On the stairs into Breeze, Deepa and Anita Ohri
Deepak Ohri, here with his highly supportive wife Anita, specialises in turning hotels into sensational dining venues that happen to have rooms, sometimes hundreds of them, attached. He has done it in Bangkok and now, last week, Tuesday September 8th, 2015, he officially announced his Frankfurt venture to the local populace. Buses on the busy 11 and 12 routes around town feature d a tantalizing Lady In Orange, to be found at Breeze restaurant at 35 Bethmannstrasse. The fact that this is part of, or rather below, Frankfurt’s most traditional luxury hotel, Steigenberger Frankfurter Hof, will not be stressed other than as a location guide. The gal is intrigued by the way the hotel has exchanged what was a leased out Japanese restaurant for a stunning designer venue.

Breeze restaurant
Unfortunately it is difficult to do justice to what the designers, 8inc, have done in producing this 70-seat restaurant. They are the masterminds responsible for all Apple stores worldwide – they are light and bright, while Breeze has a slate floor, with inset light tracks, and walls of small and uneven slate bricks become barrel-vaulted ceilings. Inner pillars help form alcoves, for private seating and for a 30-seat lounge. Add to this an enigmatic portrait of the Lady – female servers are also in orange, apparently the top fashionista colour right now. We sat at a private banquette area, two really comfortable tan suede-covered benches facing each other, divided from other such booths by bamboo branches. I did not know what to expect but I suspected it would be a distant cousin to Nobu, and, under consultant chef Sam Leong, that is what it turned out to be.

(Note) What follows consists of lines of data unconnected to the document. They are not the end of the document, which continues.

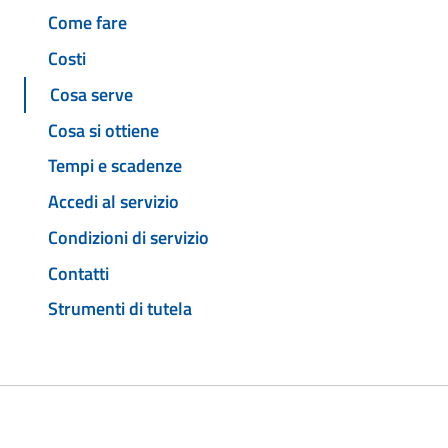
Come fare
Costi
Cosa serve
Cosa si ottiene
Tempi e scadenze
Accedi al servizio
Condizioni di servizio
Contatti
Strumenti di tutela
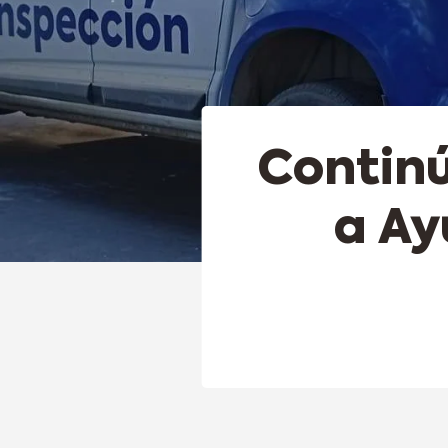
Contin
a Ay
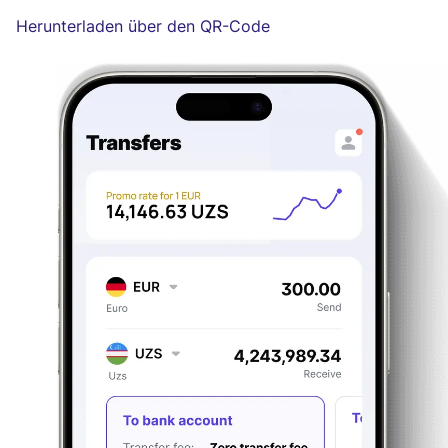
Herunterladen über den QR-Code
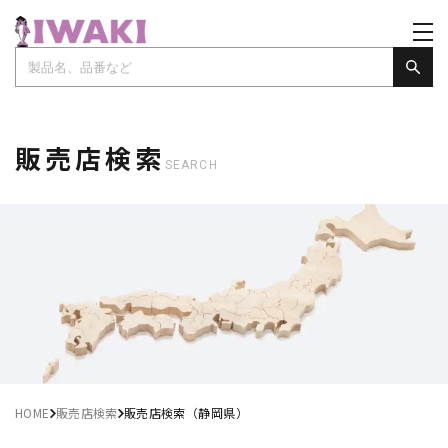
販売店検索
SEARCH
HOME
販売店検索
販売店検索（静岡県）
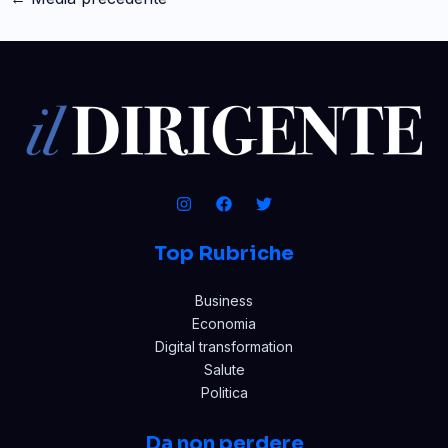
Top Rubriche
Business
Economia
Digital transformation
Salute
Politica
Da non perdere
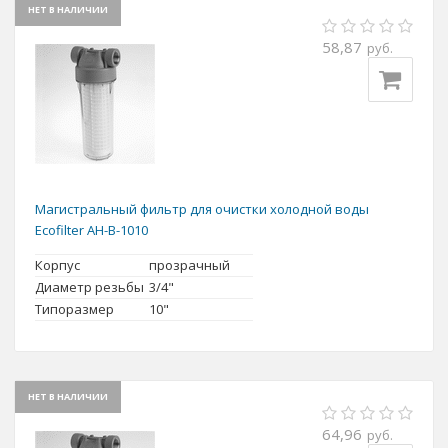
НЕТ В НАЛИЧИИ
58,87
руб.
Магистральный фильтр для очистки холодной воды
Ecofilter AH-B-1010
Корпус
прозрачный
Диаметр резьбы
3/4"
Типоразмер
10"
НЕТ В НАЛИЧИИ
64,96
руб.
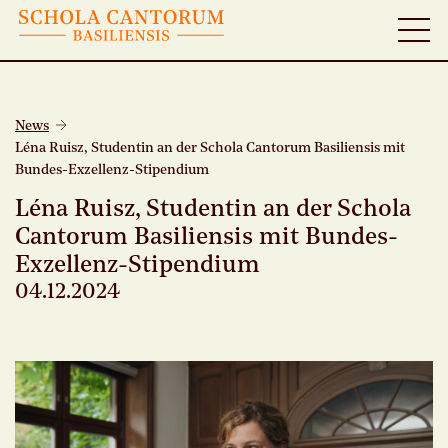
News
Léna Ruisz, Studentin an der Schola Cantorum Basiliensis mit
Bundes-Exzellenz-Stipendium
Léna Ruisz, Studentin an der Schola
Cantorum Basiliensis mit Bundes-
Exzellenz-Stipendium
04.12.2024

Tables have inner-lit lights and chilled terry towels
Our table was set with an inner-lit light and we had chilled towels as well as napkins, ceramic plates and chopsticks. I never actually saw a menu. Kevin, the server (dressed in slate grey, like all the guys), said the on-site chef, Poon Kam Loong, suggested lobster followed by fish (cod on poached egg white with a single head of bok choi) followed by chicken followed by wagyu and dessert. Hold the lobster and dessert, we said, and thank goodness we did. Each dish was artistic, not enormous but ample and I especially liked the crunchy chicken, which should have come with black rice but we said hold that. The sommelier, Denise Horlbeck, suggested Perrier-Joüet followed by a 2012 Huber Bombacher Sommerhalde Spätburgunder, a Pinot Noir from Baden. We non-Germans all commented that if only German winemakers could simplify their labels there would be much more call for their products from the rest of the world…

A range of colourful condiments
Condiments, actually quite spicy, stayed on the table throughout the meal, and some obviously like the extra additives. Interestingly, although I seldom take TripAdvisor seriously I did glance through the pre-opening reviews. As z_tromi from Abu Dhabi wrote: ‘My favorite restaurant is Hakkasan in London and Abu Dhabi but I guess Breeze will very likely beat it’. What a coup for Deepak Ohri, who has been working on this since the MOU was signed a year ago – and what a feather in the cap too for the restaurant’s host, the luxury hotel upstairs, to be able to offer its guests this, as well as a Michelin-starred Restaurant Français, Oscar’s bistro (replacing what was Germany’s first airmail post office), a cigar emporium, and wiener schnitzel, and much else, in room service.